Arteriopatia splenica nella sindrome di Ehlers Danlos vascolare, meglio l’embolizzazione

L’arteriopatia splenica nella sindrome di Ehlers Danlos vascolare (VEDS) è associata a varianti che hanno un impatto sulla struttura e sulla secrezione del collagene di tipo III e frequentemente si presentano con rotture. La conseguente riparazione con chirurgia aperta è associata ad elevati livelli di morbidità e mortalità, mentre l’embolizzazione è associata ad outcomes positivi. È quanto evidenziato da un team guidato da Sherene Shalhub, della Oregon Health & Science University di Protland (USA), e pubblicato sul Journal of Vascular Surgery, secondo il quale è consigliato un follow-up dei pazienti con la malattia rara, dal momento che si può verificare una arteriopatia splenica secondaria.

Il team, a partire da un’analisi cross-sectional di 1.547 individui, ha selezionato 88 pazienti con arteria splenica. Di questi, un terzo ha avuto una diagnosi di VEDS e il 17% ha avuto una diagnosi post morte. La maggioranza, il 61%, aveva una storia familiare e sempre una quota maggiore aveva varianti COL3A1 associate a minima produzione di collagene normale. Il follow-up medio è stato di 8,5 anni. La presentazione iniziale era a causa di una rottura, nel 47% dei casi. Una rottura dell’arteria splenica è stata evidenziata nel 51% dei partecipanti.

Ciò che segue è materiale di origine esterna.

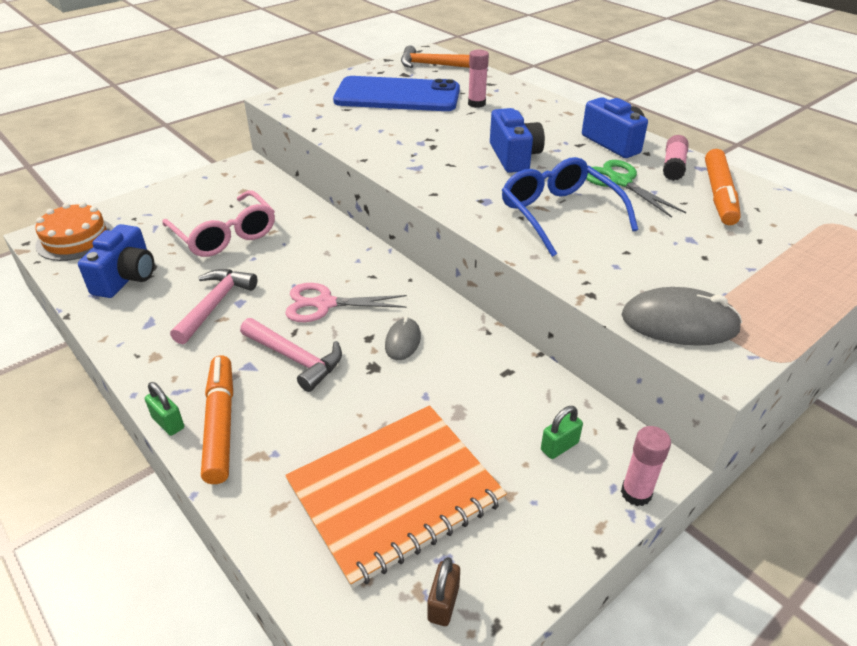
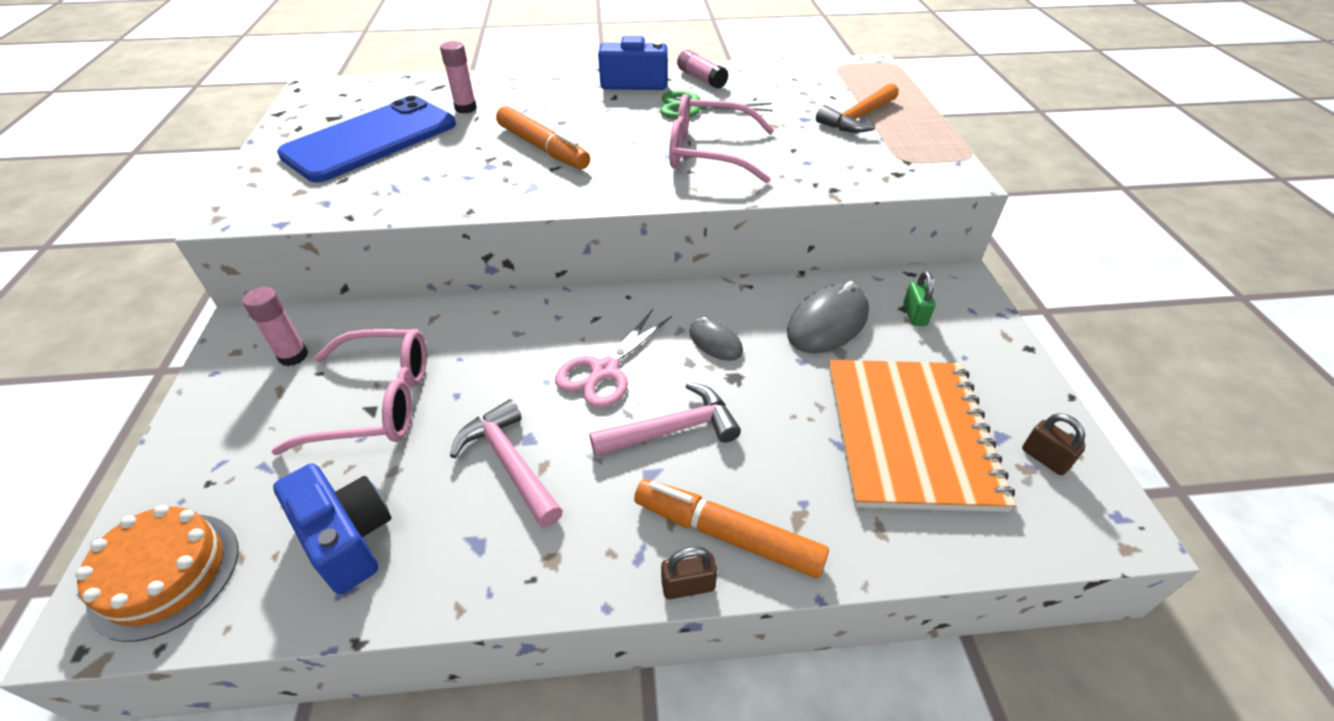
camera: 55 degrees left, 5 degrees up
green padlock [145,382,184,436] -> brown padlock [661,547,717,599]
orange hammer [401,45,470,68] -> orange hammer moved to [816,83,899,133]
blue camera [490,108,545,173] -> none
blue glasses [502,157,638,257] -> pink glasses [669,94,774,183]
pink glue stick [621,426,671,506] -> pink glue stick moved to [242,287,308,366]
grey mouse [622,287,742,346] -> grey mouse moved to [787,281,869,353]
orange marker [705,149,741,225] -> orange marker moved to [496,106,590,170]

Inoltre, non sarebbero state osservate differenze tra le manifestazioni della VEDS e le varianti di COL3A1 e l’aneurisma dell’arteria splenica è stato evidenziato nel 39% dei casi. Il 38,6% dei pazienti è andato incontro a chirurgica, per un totale di 40 interventi, di cui 21 in aperto. E tra le complicanze dell’intervento di questo tipo c’erano la fistula arteriovenosa, danno intestinale o pancreatico e quattro decessi intraoperatori. Di contro, non ci sono state morti o complicanze al sito di accesso correlate all’embolizzazione dell’arteria splenica.